▶ [PROMPT]: Of the entries below, return exactly those lines that fall between the one containing "vfov_deg: 35.9" and the one containing "exposure_s: 1/60", the two end lines included.

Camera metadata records
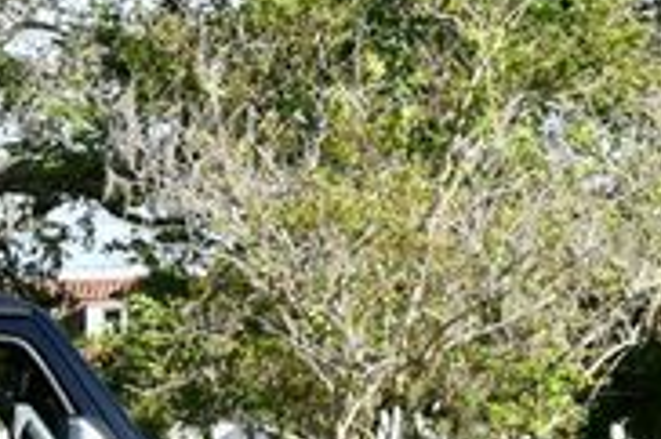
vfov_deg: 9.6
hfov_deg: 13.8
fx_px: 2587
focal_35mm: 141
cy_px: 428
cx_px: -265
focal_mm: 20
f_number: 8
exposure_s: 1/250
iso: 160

==

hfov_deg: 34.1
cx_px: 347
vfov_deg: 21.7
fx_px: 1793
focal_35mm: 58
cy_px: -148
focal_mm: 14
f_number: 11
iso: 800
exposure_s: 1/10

* * *

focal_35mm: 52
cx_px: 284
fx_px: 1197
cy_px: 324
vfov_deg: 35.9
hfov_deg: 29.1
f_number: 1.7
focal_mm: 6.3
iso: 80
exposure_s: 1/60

▶ [TASK ANSWER]:
vfov_deg: 35.9
hfov_deg: 29.1
f_number: 1.7
focal_mm: 6.3
iso: 80
exposure_s: 1/60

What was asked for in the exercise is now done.